FEAR = Forget Everything's All Right...
I really like that... I heard that from tonight's recovery speaker. As an addict, I tend to forget that everything's all right at any given moment... I have remembered that everything is all right in the past few days. I am thankful for that... I have been surrounded by people who do not share the same sentiments. I try to be polite and honor what they are feeling. After all, what they are feeling is what they are feeling... I just don't want to be around it too long; for sitting with someone who is negative allows my disease to feed off of that and possibly lead me into wallowing into that pit of being a victim and self-pity and then resentment... I am able to remove myself from that place and shift and stay in the place of gratitude and really blessed by my Higher Power... I am still reeling about Dalton's death and how blessed I am to be alive. I got to wake up this morning, open my eyes, get up, breathe, and choose to live a miserable day or a good one! It's another glorious day! I affirm to stay in the solution just for today...I read step 10 in the 12x12 last night... It was about doing a daily inventory... In doing so, I felt compelled to call my sponsor and tell on myself. I have not been doing my stepwork for a few weeks. I have been stalling... I know there are 3 sides to the recovery triangle: service, unity and recovery.
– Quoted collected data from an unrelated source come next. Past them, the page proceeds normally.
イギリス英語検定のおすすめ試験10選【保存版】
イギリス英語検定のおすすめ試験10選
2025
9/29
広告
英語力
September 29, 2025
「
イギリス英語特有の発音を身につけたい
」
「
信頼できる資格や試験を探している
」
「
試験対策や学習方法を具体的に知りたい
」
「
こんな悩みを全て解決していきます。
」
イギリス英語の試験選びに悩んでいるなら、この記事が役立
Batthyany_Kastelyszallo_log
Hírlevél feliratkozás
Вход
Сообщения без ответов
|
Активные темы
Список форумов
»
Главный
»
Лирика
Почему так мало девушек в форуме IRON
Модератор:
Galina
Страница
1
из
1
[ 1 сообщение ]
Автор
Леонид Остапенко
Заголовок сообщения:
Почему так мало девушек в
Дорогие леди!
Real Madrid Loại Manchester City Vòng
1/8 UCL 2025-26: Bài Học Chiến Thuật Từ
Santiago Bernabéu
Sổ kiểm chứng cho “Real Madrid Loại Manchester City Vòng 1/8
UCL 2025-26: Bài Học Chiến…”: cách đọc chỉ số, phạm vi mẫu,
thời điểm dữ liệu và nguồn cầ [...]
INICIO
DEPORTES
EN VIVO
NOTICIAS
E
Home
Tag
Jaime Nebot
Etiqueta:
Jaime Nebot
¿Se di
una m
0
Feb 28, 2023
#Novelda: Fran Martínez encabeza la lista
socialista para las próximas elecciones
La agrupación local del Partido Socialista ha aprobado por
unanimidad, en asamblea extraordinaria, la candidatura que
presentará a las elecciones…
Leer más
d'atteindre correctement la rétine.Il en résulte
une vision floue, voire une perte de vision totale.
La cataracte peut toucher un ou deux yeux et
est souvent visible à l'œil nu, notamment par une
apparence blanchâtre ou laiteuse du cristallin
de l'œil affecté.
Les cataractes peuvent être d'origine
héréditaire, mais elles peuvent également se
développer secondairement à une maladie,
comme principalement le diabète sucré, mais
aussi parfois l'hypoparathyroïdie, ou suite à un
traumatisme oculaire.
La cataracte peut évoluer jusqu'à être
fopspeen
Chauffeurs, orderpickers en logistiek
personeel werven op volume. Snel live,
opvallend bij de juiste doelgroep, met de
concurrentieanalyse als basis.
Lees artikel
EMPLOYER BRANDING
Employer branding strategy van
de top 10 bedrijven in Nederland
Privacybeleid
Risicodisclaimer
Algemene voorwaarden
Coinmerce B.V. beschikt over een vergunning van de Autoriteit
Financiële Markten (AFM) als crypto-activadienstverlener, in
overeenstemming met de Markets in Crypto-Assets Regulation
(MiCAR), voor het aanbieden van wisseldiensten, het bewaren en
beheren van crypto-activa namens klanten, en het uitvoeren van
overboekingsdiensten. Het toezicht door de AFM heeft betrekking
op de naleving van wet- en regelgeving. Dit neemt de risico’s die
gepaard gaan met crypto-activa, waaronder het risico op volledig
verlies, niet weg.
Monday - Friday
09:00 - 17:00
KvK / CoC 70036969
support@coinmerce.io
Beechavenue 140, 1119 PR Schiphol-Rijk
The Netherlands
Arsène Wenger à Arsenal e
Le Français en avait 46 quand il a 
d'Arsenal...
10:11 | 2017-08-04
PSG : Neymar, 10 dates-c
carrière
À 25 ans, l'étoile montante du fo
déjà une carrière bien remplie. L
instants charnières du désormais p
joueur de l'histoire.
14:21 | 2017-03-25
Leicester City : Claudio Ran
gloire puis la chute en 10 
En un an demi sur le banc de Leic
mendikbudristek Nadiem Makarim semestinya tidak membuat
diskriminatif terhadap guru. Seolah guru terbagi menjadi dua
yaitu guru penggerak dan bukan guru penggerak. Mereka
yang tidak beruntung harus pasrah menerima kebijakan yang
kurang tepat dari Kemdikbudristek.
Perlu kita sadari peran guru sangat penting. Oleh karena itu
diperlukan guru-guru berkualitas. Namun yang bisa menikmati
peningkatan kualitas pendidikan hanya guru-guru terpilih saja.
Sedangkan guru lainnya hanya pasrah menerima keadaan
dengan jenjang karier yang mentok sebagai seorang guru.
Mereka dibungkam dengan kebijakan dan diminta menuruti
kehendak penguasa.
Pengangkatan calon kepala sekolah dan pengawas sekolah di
I have 2 of the sides covered, but the third side has not been covered leading for an open doorway for my disease to enter and attack... I called my sponsor and made the affirmation of working on my stepwork for at least 30 minutes each day...
I affirm to you all and need your continued support, love and reminders to do the following on a daily basis:
1) At least 30 minutes of stepwork daily
2) At least 30 minutes of exercise daily
I will keep it simple to these to goals... Let's start counting for 21 days to form this habit, then 21 more consecutive days to keep the habit... Help keep me in your prayers, thoughts and e-mails to keep this going for 42 days!!! Starting now... It is 11PM. I will do my 30 minutes of stepwork... I won't have time to do my 30 minutes of exercise... Tomorrow will be my first official day doing that!
Wish me luck... Thank you for your support!!!
Quoc
PS - Tomorrow, Tuesday, October 4, 2005 would have been Mom's 62nd birthday... I will celebrate by honoring myself.